_Try it_. Once you have read the entries, copy all of them exactly.

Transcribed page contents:
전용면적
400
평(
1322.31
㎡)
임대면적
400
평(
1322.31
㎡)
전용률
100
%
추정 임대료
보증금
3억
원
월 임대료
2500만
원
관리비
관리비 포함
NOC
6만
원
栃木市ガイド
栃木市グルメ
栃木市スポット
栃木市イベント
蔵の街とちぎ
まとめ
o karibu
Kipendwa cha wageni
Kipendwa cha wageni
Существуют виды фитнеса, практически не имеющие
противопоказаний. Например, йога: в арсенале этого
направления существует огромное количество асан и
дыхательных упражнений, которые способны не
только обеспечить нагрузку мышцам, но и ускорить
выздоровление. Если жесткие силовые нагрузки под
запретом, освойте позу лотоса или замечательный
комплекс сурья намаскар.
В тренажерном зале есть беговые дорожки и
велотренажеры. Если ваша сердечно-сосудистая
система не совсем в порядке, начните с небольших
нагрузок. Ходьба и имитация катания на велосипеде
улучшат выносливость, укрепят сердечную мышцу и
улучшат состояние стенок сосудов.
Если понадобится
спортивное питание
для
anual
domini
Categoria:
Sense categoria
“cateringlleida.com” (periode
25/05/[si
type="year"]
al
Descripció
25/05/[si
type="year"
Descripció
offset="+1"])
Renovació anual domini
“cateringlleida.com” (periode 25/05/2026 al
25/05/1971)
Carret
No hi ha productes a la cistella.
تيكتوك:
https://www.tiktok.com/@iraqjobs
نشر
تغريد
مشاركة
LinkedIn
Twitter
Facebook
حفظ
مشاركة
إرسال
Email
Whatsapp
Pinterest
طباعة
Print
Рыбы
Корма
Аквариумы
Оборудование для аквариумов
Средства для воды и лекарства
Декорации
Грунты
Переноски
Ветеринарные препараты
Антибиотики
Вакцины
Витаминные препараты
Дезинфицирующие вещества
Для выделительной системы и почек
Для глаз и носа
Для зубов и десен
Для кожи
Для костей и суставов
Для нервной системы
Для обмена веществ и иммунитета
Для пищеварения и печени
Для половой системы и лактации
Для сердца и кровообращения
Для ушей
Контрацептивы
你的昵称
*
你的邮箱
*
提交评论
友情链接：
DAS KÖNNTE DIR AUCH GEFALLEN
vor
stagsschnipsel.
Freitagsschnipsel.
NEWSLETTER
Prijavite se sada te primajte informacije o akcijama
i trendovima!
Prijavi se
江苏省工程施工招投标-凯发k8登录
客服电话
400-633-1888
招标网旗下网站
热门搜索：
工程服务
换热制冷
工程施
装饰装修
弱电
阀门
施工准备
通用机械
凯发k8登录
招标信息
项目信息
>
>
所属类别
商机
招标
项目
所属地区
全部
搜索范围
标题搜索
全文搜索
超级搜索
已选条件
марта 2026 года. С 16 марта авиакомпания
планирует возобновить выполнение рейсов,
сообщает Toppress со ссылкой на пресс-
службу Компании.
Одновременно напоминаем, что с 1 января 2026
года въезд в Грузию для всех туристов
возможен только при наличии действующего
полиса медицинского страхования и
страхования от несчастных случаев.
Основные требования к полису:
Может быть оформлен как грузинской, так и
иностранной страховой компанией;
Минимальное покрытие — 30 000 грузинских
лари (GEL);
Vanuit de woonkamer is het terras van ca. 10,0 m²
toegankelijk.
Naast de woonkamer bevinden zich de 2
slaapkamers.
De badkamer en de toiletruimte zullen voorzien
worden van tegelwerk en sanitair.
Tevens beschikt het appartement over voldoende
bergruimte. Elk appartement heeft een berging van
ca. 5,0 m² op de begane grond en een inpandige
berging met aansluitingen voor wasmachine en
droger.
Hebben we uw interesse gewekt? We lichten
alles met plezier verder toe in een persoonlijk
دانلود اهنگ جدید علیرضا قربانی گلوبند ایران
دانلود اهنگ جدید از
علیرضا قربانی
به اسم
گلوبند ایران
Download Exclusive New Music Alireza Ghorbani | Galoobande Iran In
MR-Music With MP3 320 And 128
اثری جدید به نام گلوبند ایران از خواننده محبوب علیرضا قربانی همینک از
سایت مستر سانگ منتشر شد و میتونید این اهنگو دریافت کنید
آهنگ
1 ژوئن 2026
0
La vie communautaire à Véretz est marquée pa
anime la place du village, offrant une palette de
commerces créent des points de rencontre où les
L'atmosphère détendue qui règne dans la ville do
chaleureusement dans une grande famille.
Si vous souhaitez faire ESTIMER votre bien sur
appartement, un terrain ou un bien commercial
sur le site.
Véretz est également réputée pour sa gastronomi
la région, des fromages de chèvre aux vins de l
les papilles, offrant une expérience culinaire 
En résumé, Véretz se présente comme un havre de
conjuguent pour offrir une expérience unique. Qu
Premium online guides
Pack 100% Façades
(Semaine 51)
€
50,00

_Solution to this task_.
전용면적
400
평(
1322.31
㎡)
임대면적
400
평(
1322.31
㎡)
전용률
100
%
추정 임대료
보증금
3억
원
월 임대료
2500만
원
관리비
관리비 포함
NOC
6만
원
栃木市ガイド
栃木市グルメ
栃木市スポット
栃木市イベント
蔵の街とちぎ
まとめ
o karibu
Kipendwa cha wageni
Kipendwa cha wageni
Существуют виды фитнеса, практически не имеющие
противопоказаний. Например, йога: в арсенале этого
направления существует огромное количество асан и
дыхательных упражнений, которые способны не
только обеспечить нагрузку мышцам, но и ускорить
выздоровление. Если жесткие силовые нагрузки под
запретом, освойте позу лотоса или замечательный
комплекс сурья намаскар.
В тренажерном зале есть беговые дорожки и
велотренажеры. Если ваша сердечно-сосудистая
система не совсем в порядке, начните с небольших
нагрузок. Ходьба и имитация катания на велосипеде
улучшат выносливость, укрепят сердечную мышцу и
улучшат состояние стенок сосудов.
Если понадобится
спортивное питание
для
anual
domini
Categoria:
Sense categoria
“cateringlleida.com” (periode
25/05/[si
type="year"]
al
Descripció
25/05/[si
type="year"
Descripció
offset="+1"])
Renovació anual domini
“cateringlleida.com” (periode 25/05/2026 al
25/05/1971)
Carret
No hi ha productes a la cistella.
تيكتوك:
https://www.tiktok.com/@iraqjobs
نشر
تغريد
مشاركة
LinkedIn
Twitter
Facebook
حفظ
مشاركة
إرسال
Email
Whatsapp
Pinterest
طباعة
Print
Рыбы
Корма
Аквариумы
Оборудование для аквариумов
Средства для воды и лекарства
Декорации
Грунты
Переноски
Ветеринарные препараты
Антибиотики
Вакцины
Витаминные препараты
Дезинфицирующие вещества
Для выделительной системы и почек
Для глаз и носа
Для зубов и десен
Для кожи
Для костей и суставов
Для нервной системы
Для обмена веществ и иммунитета
Для пищеварения и печени
Для половой системы и лактации
Для сердца и кровообращения
Для ушей
Контрацептивы
你的昵称
*
你的邮箱
*
提交评论
友情链接：
DAS KÖNNTE DIR AUCH GEFALLEN
vor
stagsschnipsel.
Freitagsschnipsel.
NEWSLETTER
Prijavite se sada te primajte informacije o akcijama
i trendovima!
Prijavi se
江苏省工程施工招投标-凯发k8登录
客服电话
400-633-1888
招标网旗下网站
热门搜索：
工程服务
换热制冷
工程施
装饰装修
弱电
阀门
施工准备
通用机械
凯发k8登录
招标信息
项目信息
>
>
所属类别
商机
招标
项目
所属地区
全部
搜索范围
标题搜索
全文搜索
超级搜索
已选条件
марта 2026 года. С 16 марта авиакомпания
планирует возобновить выполнение рейсов,
сообщает Toppress со ссылкой на пресс-
службу Компании.
Одновременно напоминаем, что с 1 января 2026
года въезд в Грузию для всех туристов
возможен только при наличии действующего
полиса медицинского страхования и
страхования от несчастных случаев.
Основные требования к полису:
Может быть оформлен как грузинской, так и
иностранной страховой компанией;
Минимальное покрытие — 30 000 грузинских
лари (GEL);
Vanuit de woonkamer is het terras van ca. 10,0 m²
toegankelijk.
Naast de woonkamer bevinden zich de 2
slaapkamers.
De badkamer en de toiletruimte zullen voorzien
worden van tegelwerk en sanitair.
Tevens beschikt het appartement over voldoende
bergruimte. Elk appartement heeft een berging van
ca. 5,0 m² op de begane grond en een inpandige
berging met aansluitingen voor wasmachine en
droger.
Hebben we uw interesse gewekt? We lichten
alles met plezier verder toe in een persoonlijk
دانلود اهنگ جدید علیرضا قربانی گلوبند ایران
دانلود اهنگ جدید از
علیرضا قربانی
به اسم
گلوبند ایران
Download Exclusive New Music Alireza Ghorbani | Galoobande Iran In
MR-Music With MP3 320 And 128
اثری جدید به نام گلوبند ایران از خواننده محبوب علیرضا قربانی همینک از
سایت مستر سانگ منتشر شد و میتونید این اهنگو دریافت کنید
آهنگ
1 ژوئن 2026
0
La vie communautaire à Véretz est marquée pa
anime la place du village, offrant une palette de
commerces créent des points de rencontre où les
L'atmosphère détendue qui règne dans la ville do
chaleureusement dans une grande famille.
Si vous souhaitez faire ESTIMER votre bien sur
appartement, un terrain ou un bien commercial
sur le site.
Véretz est également réputée pour sa gastronomi
la région, des fromages de chèvre aux vins de l
les papilles, offrant une expérience culinaire 
En résumé, Véretz se présente comme un havre de
conjuguent pour offrir une expérience unique. Qu
Premium online guides
Pack 100% Façades
(Semaine 51)
€
50,00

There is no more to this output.